Fish could be one key to helping the region adapt. The U.S. Agency for International Development, working with WorldFish, has spent $2 million in Cambodia helping communities diversify from growing rice to catching fish in their rice fields when they are flooded in rainy season. This is nothing new, but modern techniques used to improve “community fish refuge ponds”—small bodies of water protected by the community, designed to provide sanctuaries for fish in rice fields even during dry season—bumped up fish biomass by 30 percent over two years. That’s enough of an improvement that farmers can now survive, if severe flooding damages their crop, by catching fish.

In Vietnam’s Mekong Delta region, rice remains king, and it is here where innovations could deliver what the IWMI’s Bird says is a game changer. Until recently, the area boasted perfect conditions, combining long, warm, dry seasons with wet seasons that keep the rice moist without drowning it. These Goldilocks environs have helped Vietnam become one of the top three rice exporters in the world. But the cash crop is now threatened by drought, flood and a phenomenon known as saline intrusion, when seawater penetrates the fertile delta as a result of rising sea levels combined with drought-lowered rivers.

In response, researchers have developed strains of rice resistant to these threats and are now working with farmers to plant them. “This has been a paradigm shift,” says Reiner Wassmann, head of the climate change division at the International Rice Research Institute. “We have now developed rice varieties that can cope with complete submergence, for something in the range of two to three weeks.” On the flip side, the team has also developed rice varieties that are resistant to drought and salinity. “We are not introducing a new variety that farmers are not used to, where people don’t like the taste,” says Wassmann. “We are just taking varieties that are popular in any given place and then, through precision breeding, adding a very specific trait.”

Of course, this being 2016, there’s an app for that too: The Rice Crop Manager cellphone application provides recommendations to farmers on things like fertilizer, and researchers are working on including warnings about salinity levels.

And there’s a final, perhaps unexpected 21st-century development that could have a huge effect on the Mekong region’s future: equal rights for women. “We are chasing technology [and] innovation, but women’s inclusion is critical,” says Siddiqi. Forty percent of the farmers in Asia are women, but governments and local agencies often do not recognize their position, and as a result these farming women struggle to get access to training and even fertilizer.

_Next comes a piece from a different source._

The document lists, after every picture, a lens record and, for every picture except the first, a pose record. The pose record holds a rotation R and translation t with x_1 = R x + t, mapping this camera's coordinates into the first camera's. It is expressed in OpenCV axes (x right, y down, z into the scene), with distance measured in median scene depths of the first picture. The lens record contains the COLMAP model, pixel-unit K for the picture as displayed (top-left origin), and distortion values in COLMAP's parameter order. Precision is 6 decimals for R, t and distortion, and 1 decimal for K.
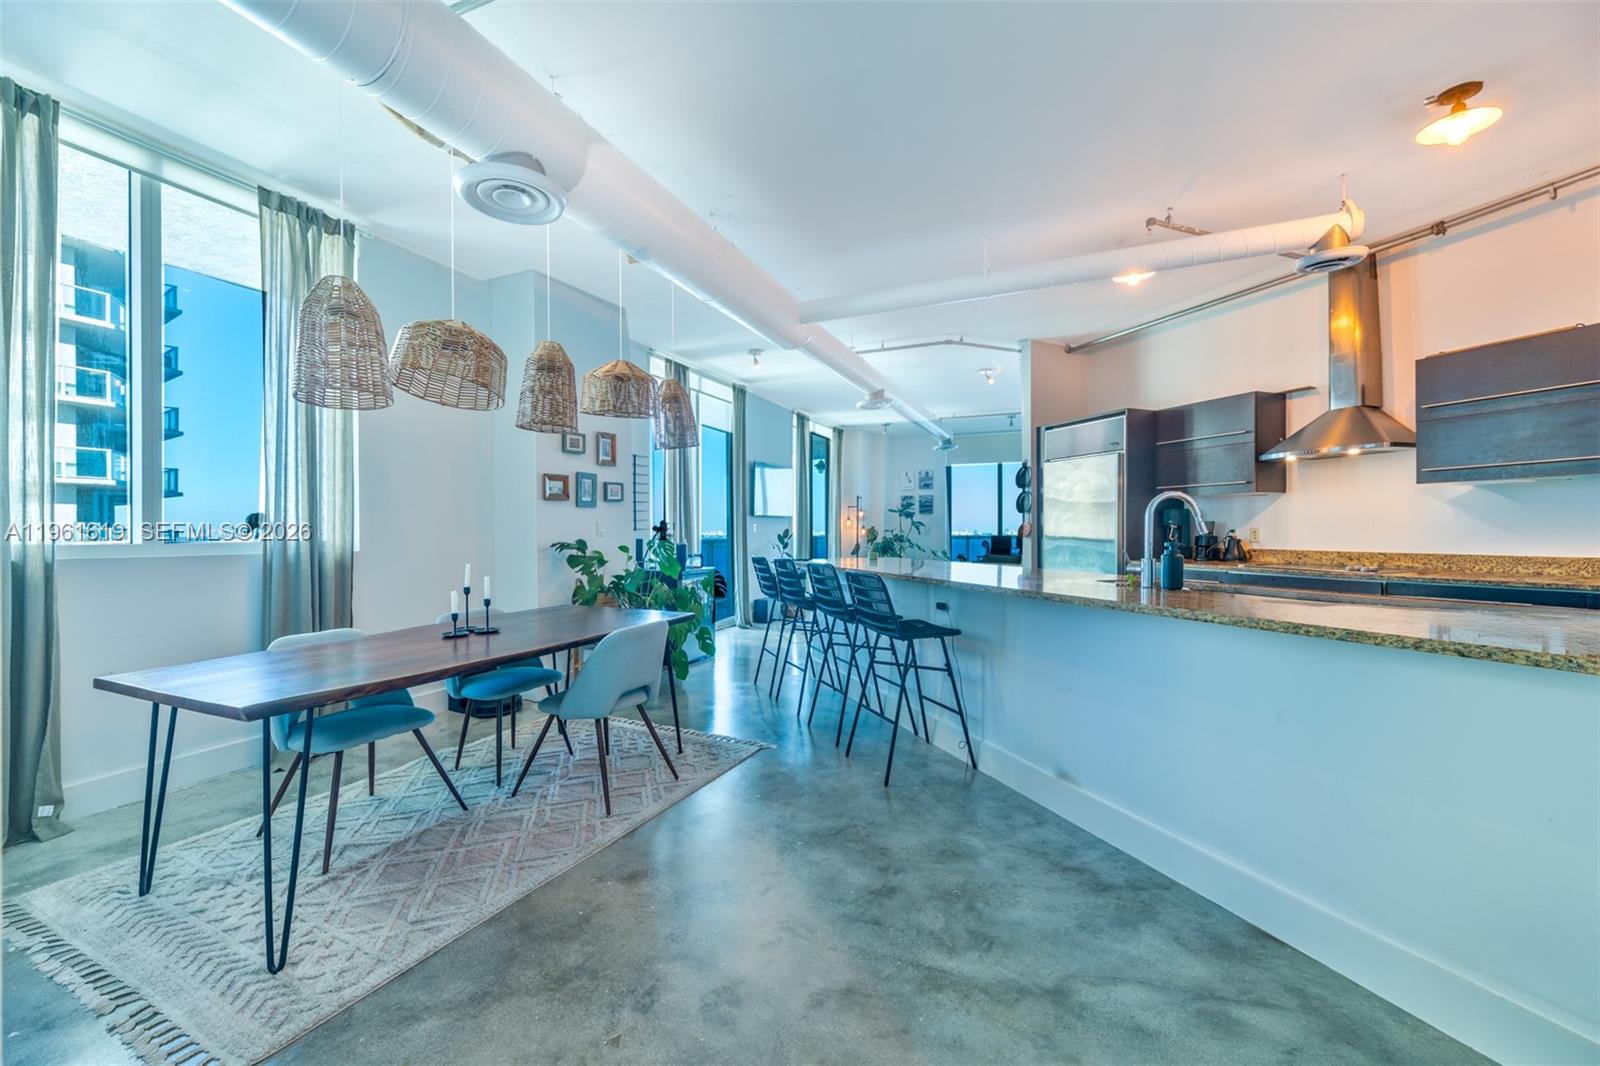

If women were properly involved in these programs, annual food yields in the region could jump by up to 30 percent, the U.N.’s Food and Agriculture Organization estimates.

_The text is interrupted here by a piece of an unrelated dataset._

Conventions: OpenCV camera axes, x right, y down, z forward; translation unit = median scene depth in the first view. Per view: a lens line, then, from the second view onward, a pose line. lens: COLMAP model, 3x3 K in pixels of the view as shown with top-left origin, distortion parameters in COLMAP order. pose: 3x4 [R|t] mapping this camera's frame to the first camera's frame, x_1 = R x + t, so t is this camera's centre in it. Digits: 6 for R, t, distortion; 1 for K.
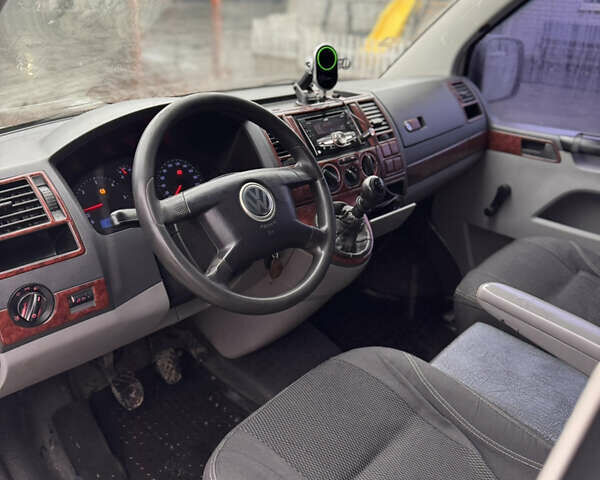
lens RADIAL K [[552.4, 0, 300.0], [0, 552.4, 240.0], [0, 0, 1]] dist [0.161501, -0.296632]
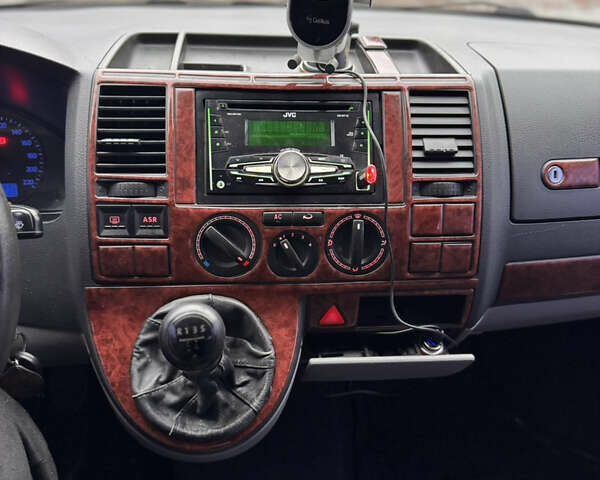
lens RADIAL K [[552.4, 0, 300.0], [0, 552.4, 240.0], [0, 0, 1]] dist [0.161501, -0.296632]
pose [[0.777092, 0.381266, -0.500764, 0.308500], [-0.292579, 0.923274, 0.248924, -0.233869], [0.557248, -0.046924, 0.829019, 0.623532]]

So if it really is all hands to the pump to cope with the Mekong’s uncertain future, it is essential that some of those hands belong to female farmers, like Thong Throm, who lives near Angkor Wat in Cambodia. Supported by Plan International, an NGO traditionally focused on alleviating child poverty, Throm is trying out a host of new techniques to help her crops during dry season. These include cultivating vegetables in grow bags, similar to the ones used in gardens throughout North America and Europe. Plan International has distributed them in 200 villages to help farmers grow vegetables using less water.

“My husband is a resource, but I am the leader of our group,” she says decisively, showing me around her farm. Throm says women like her have to be at the head of the charge toward new technologies because they are more closely connected to feeding their families than men. But she knows she needs to be a pioneer. “I have to educate the other mothers and wives to grow like me,” Throm says, “because I’m worried that things are going to get worse and worse.”